How Blockchain, AI Can Change the Practice of Law
Artificial intelligence and blockchain are the wave of the future for law firms, said a panel at the Clio Cloud Conference.
October 04, 2018 at 05:21 PM
3 minute read
The sixth annual Clio Cloud Conference held a talk with lawyers about how artificial intelligence and blockchain-based technologies can be used by firms of various sizes to become more cost and time efficient.
Dat Nguyen, a former Milbank, Tweed, Hadley & McCloy attorney who is now vice president of special projects at blockchain startup Sagewise, said blockchain technology can transform how lawyers verify e-signatures.
He noted that e-signatures can be difficult to authenticate because you're only given a receipt that lists an IP address and a date. That isn't secure, specifically in the legal field where contesting the accuracy of an e-signature can be costly, he added.
But using blockchain, Nguyen explained, can provide a hash at the time of signing that “mathematically proves it is unique to that document” and serves as a unique fingerprint. Document tampering and forgery could then become a thing of the past, he added.
In addition to blockchain, Casetext CEO Jake Heller noted that AI can be used in outsourcing low-level cognitive legal functions that can free up lawyers to spend more time on higher cognitive issues. Low-level work, he explained, are the manual processes that clients don't want to pay for and that can be easily automated.
Heller surmised that outsourcing some of that work to AI programs may help to lower law firm prices or provide a better way to predict how much a lawyer will charge. He cited as an example Kira, an AI-powered program that shifts through thousands of contracts for due diligence projects to find clauses that law firms view as potentially dangerous, a task that would take a lawyer much longer to find.
Heller predicted the future of law practice will be faster and more affordable and provide better outcomes for lawyers.

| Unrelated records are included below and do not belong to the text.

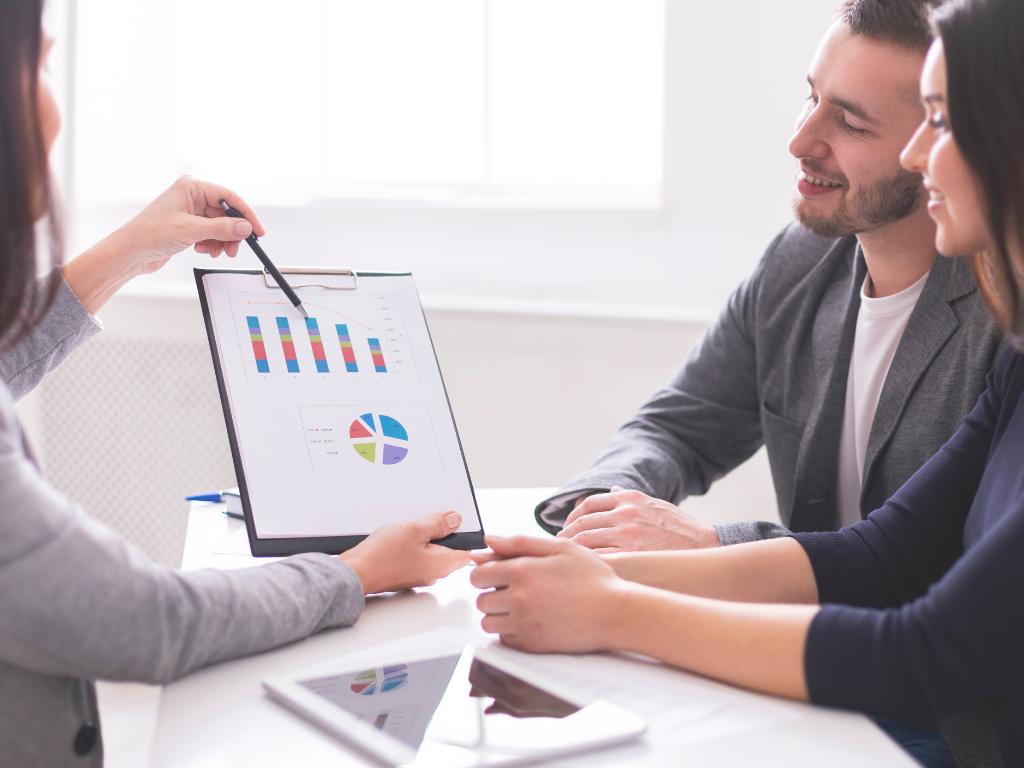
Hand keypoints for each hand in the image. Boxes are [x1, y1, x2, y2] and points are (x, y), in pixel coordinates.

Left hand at [113, 175, 265, 273]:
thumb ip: (222, 228)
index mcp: (192, 187)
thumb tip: (245, 227)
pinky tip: (204, 250)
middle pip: (226, 213)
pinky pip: (212, 233)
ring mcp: (191, 211)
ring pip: (220, 225)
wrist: (131, 252)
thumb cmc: (150, 234)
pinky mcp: (189, 225)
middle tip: (234, 248)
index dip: (246, 214)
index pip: (229, 197)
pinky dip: (213, 243)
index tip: (257, 230)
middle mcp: (192, 196)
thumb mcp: (191, 230)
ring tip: (215, 251)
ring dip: (222, 241)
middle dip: (232, 233)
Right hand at [339, 512, 470, 593]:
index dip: (463, 534)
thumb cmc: (383, 555)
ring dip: (423, 539)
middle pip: (447, 550)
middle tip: (427, 521)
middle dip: (441, 534)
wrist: (356, 572)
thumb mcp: (415, 530)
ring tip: (409, 528)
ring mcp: (417, 575)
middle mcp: (432, 573)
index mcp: (442, 564)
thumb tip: (455, 520)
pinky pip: (415, 556)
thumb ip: (439, 524)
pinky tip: (398, 537)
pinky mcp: (403, 574)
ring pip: (429, 552)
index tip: (453, 521)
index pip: (466, 550)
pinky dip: (410, 545)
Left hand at [469, 535, 623, 652]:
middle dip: (492, 594)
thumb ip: (520, 542)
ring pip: (488, 622)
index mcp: (522, 571)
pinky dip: (511, 631)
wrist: (615, 613)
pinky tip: (530, 620)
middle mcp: (518, 598)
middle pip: (481, 600)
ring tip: (521, 606)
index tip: (497, 574)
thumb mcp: (560, 548)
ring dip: (498, 614)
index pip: (478, 574)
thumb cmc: (593, 579)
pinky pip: (504, 639)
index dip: (485, 573)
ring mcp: (524, 624)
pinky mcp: (531, 644)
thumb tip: (488, 540)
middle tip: (514, 590)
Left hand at [556, 487, 719, 552]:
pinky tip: (582, 570)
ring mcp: (628, 534)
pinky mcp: (632, 555)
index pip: (588, 504)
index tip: (566, 528)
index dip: (573, 517)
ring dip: (572, 550)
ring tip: (568, 559)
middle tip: (560, 546)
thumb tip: (610, 488)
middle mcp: (626, 513)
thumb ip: (630, 497)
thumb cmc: (680, 529)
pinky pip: (598, 558)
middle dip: (567, 536)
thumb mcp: (656, 504)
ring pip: (586, 541)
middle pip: (582, 524)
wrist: (705, 547)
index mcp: (629, 498)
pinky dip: (586, 563)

“If you can take certain aspects of your practice that bore you, that clients aren't paying for and that is making your practice more expensive, such as e-discovery, legal research, contract review, and use AI, you can pass [those] savings and predictability on to your clients,” he explained. “That's a big deal for clients.”
He added that since lawyers don't spend time on lower-level tasks, they can do what they are meant to do: high-level legal work. “You bring a unique amount of intelligence and intuition to every single case, that's the part you should be focused on,” he said. “Artificial intelligence allows you to focus more on that.”
A legal trends report presented by Clio found that the mass market of law firms, which are smaller than midsize and Big Law firms, could possibly automate and provide more automated lawyering as a way to reach and bill more clients.